[Page-level text extractions]

● ● ●

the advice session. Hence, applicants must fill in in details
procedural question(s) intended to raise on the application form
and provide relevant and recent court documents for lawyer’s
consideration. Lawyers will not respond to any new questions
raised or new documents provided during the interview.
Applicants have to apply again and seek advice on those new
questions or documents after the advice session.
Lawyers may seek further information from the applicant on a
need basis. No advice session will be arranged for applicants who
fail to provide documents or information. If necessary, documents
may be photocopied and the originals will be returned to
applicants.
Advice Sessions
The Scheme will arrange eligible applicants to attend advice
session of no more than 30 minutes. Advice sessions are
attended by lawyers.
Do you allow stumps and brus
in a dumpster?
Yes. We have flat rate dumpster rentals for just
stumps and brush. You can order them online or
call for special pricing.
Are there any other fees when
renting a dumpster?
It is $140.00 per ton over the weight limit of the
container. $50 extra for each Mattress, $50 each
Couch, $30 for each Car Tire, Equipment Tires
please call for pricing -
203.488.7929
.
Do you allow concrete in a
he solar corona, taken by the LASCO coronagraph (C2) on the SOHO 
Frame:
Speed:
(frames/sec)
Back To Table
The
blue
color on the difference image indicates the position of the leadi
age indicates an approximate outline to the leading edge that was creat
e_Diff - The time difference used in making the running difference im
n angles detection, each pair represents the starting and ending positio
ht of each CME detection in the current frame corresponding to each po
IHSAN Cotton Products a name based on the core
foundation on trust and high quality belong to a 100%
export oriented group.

● ● ●

● Directions
Lines containing the string "each" are the ones to copy from the entries above.

● Task answer
container. $50 extra for each Mattress, $50 each
Couch, $30 for each Car Tire, Equipment Tires
n angles detection, each pair represents the starting and ending positio
ht of each CME detection in the current frame corresponding to each po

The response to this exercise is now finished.